Fortunately, the puzzles themselves tend to find a sweet spot that delivers the right degree of challenge, and the character commentary that pops up when clicking on an item in your inventory or the world wisely makes up for the absence of a hint option. (Or, at least, I don't think there's one. It seemed like there might be hints in the developer commentary, but it repeatedly crashed the entire window every time Wadget Eye CEO Dave Gilbert finished his introduction.) While Technobabylon places a heavy emphasis on picking up objects and using them on something else, it never floods you with items. Many of the game's best ah-ha moments happen when you stop clicking on items in the world and play with matching items in your inventory, which suddenly opens solutions where there previously seemed to be none.
The doctor...is out.
That's not to say that I didn't get stuck. Quite the contrary--I can recall at least four incidents when I couldn't progress for an hour or more, but to the game's credit, it usually sprang from some mistake of my own. I once wasted 30 minutes thinking that I was supposed to throw a sheet over a camera, for instance, and (in a slightly more UI-blameworthy mistake), I didn't realize that a certain object wasn't working in my inventory because I hadn't right-clicked on it. Up until then, left-clicking had sufficed for inventory-related items.
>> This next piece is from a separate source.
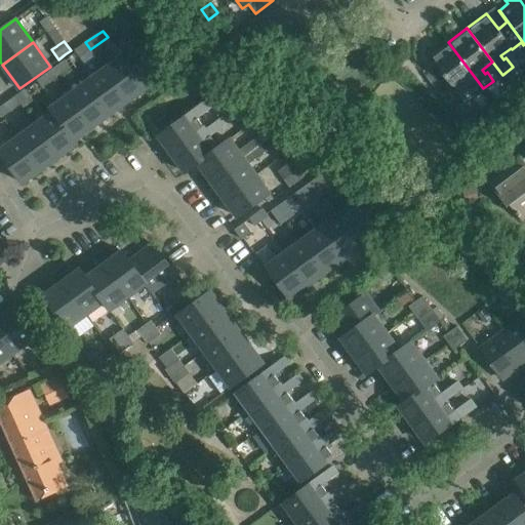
[(75,50),(75,52),(80,57),(90,49),(85,42),(75,50)]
Regardless, I consistently enjoyed Technobabylon. The puzzles are always meaningful, and the story proves that you can teach the aging dog of cyberpunk some new tricks. At times, I found myself genuinely surprised by story developments; at others, I marveled that it kept me smiling through rough patches when another game might have had me switching it off and playing Skyrim out of spite. And when a game can explore issues of sexuality and government surveillance while giving you a plausible reason to use a fishing pole at a crime scene, that's pretty all right.